Data below
"""

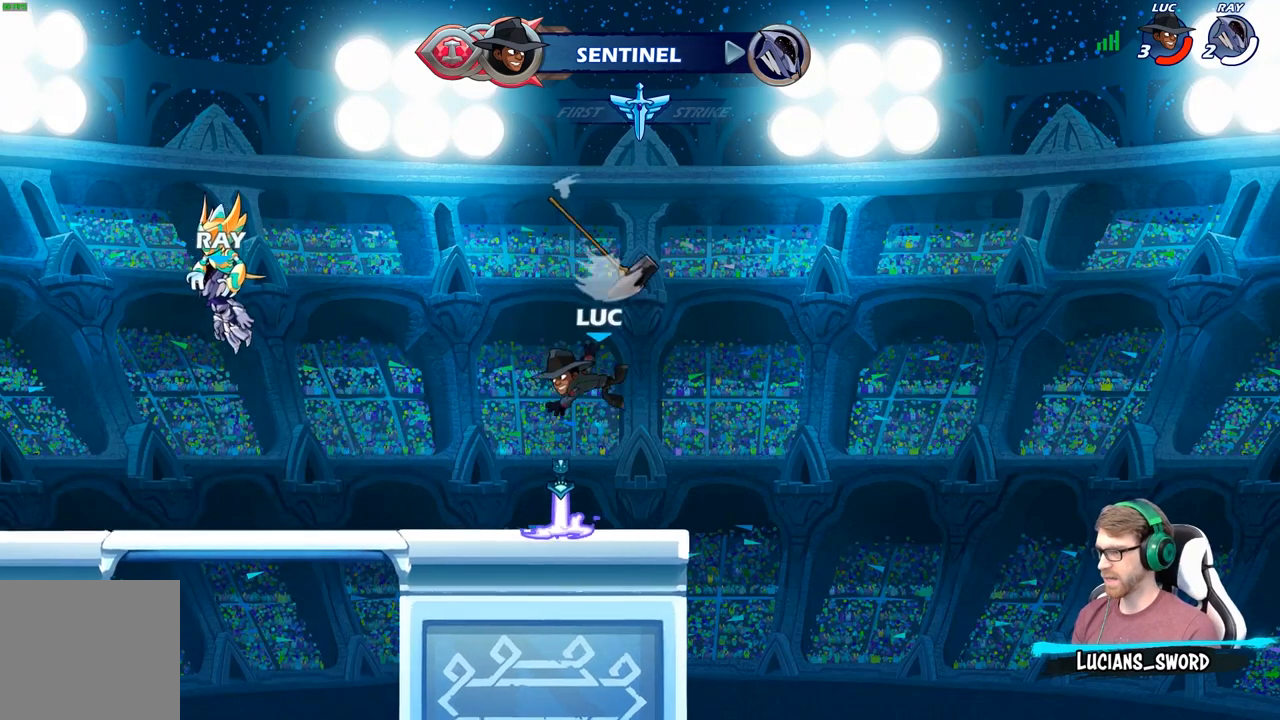
{"buttons": [], "left_stick": "center", "right_stick": "center", "events": [[150, "R1", "down"], [233, "A", "down"], [300, "R1", "up"], [350, "A", "up"]]}
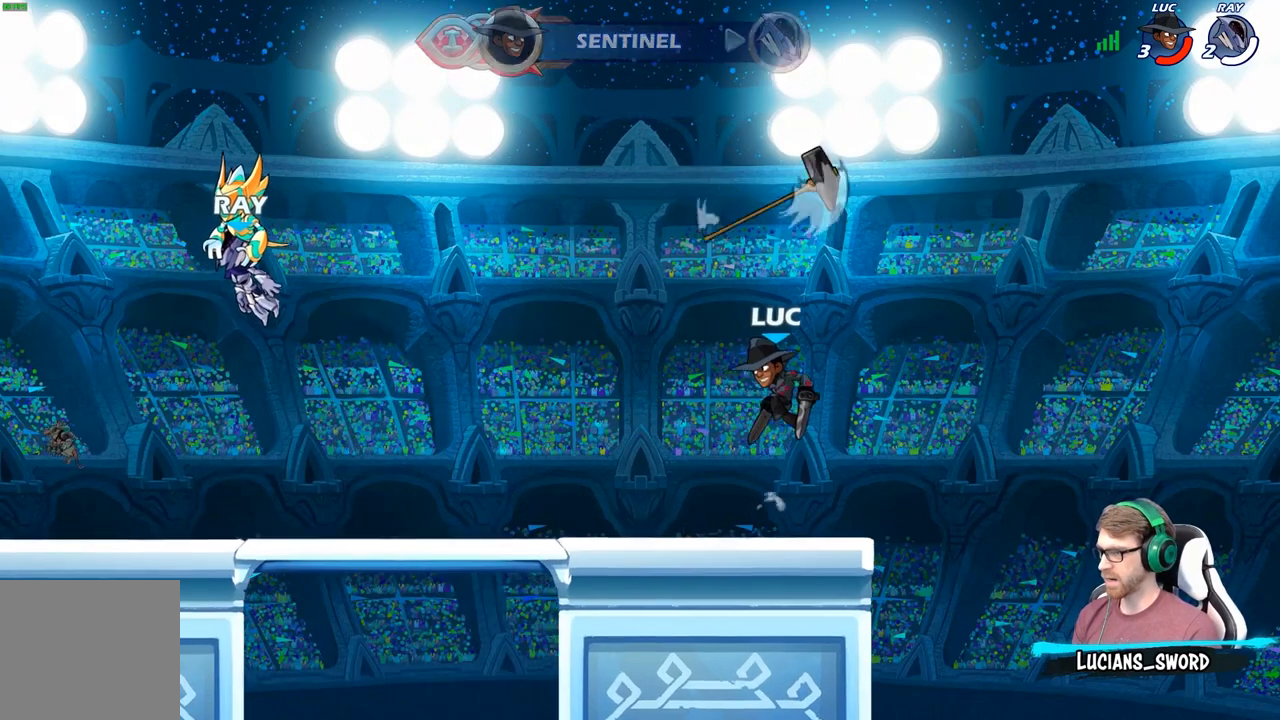
{"buttons": [], "left_stick": "center", "right_stick": "center", "events": [[50, "R2", "down"], [83, "B", "down"], [183, "B", "up"], [183, "R2", "up"]]}
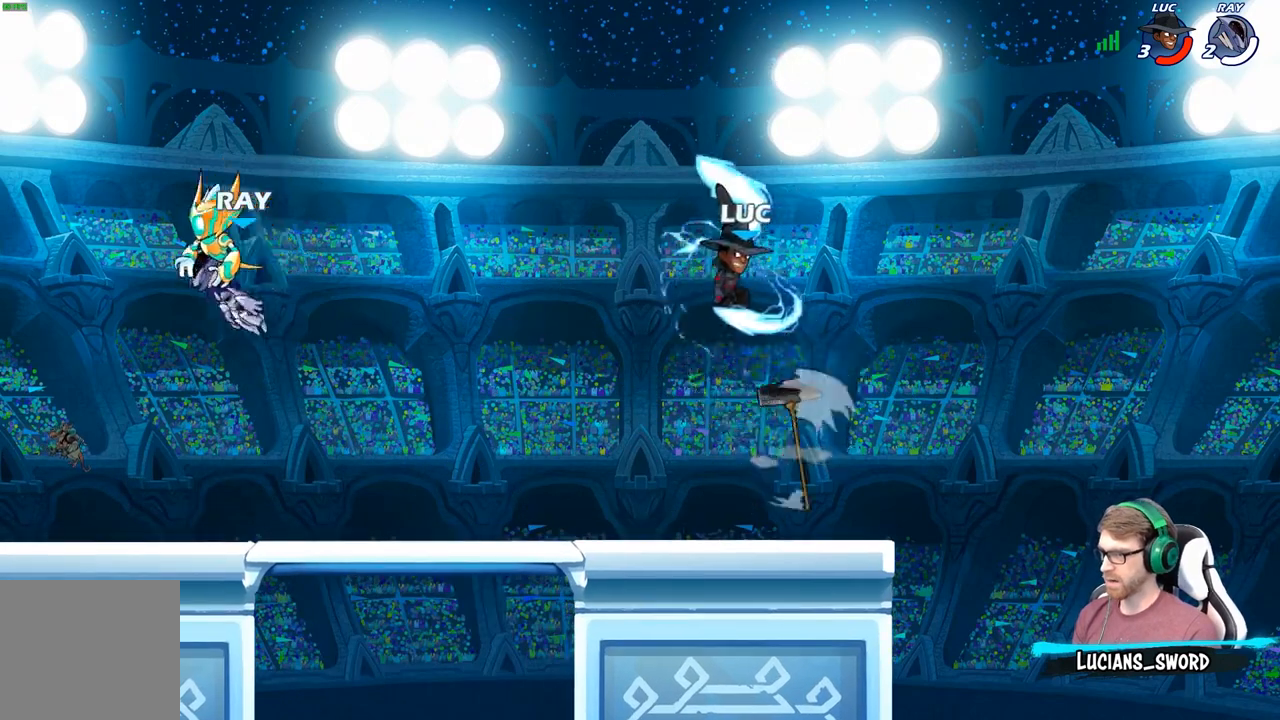
{"buttons": [], "left_stick": "left", "right_stick": "center", "events": [[300, "left_stick", "left"]]}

"""

Task item
Extract each line from the listing that holds the word "down".

Expected output
{"buttons": [], "left_stick": "center", "right_stick": "center", "events": [[150, "R1", "down"], [233, "A", "down"], [300, "R1", "up"], [350, "A", "up"]]}
{"buttons": [], "left_stick": "center", "right_stick": "center", "events": [[50, "R2", "down"], [83, "B", "down"], [183, "B", "up"], [183, "R2", "up"]]}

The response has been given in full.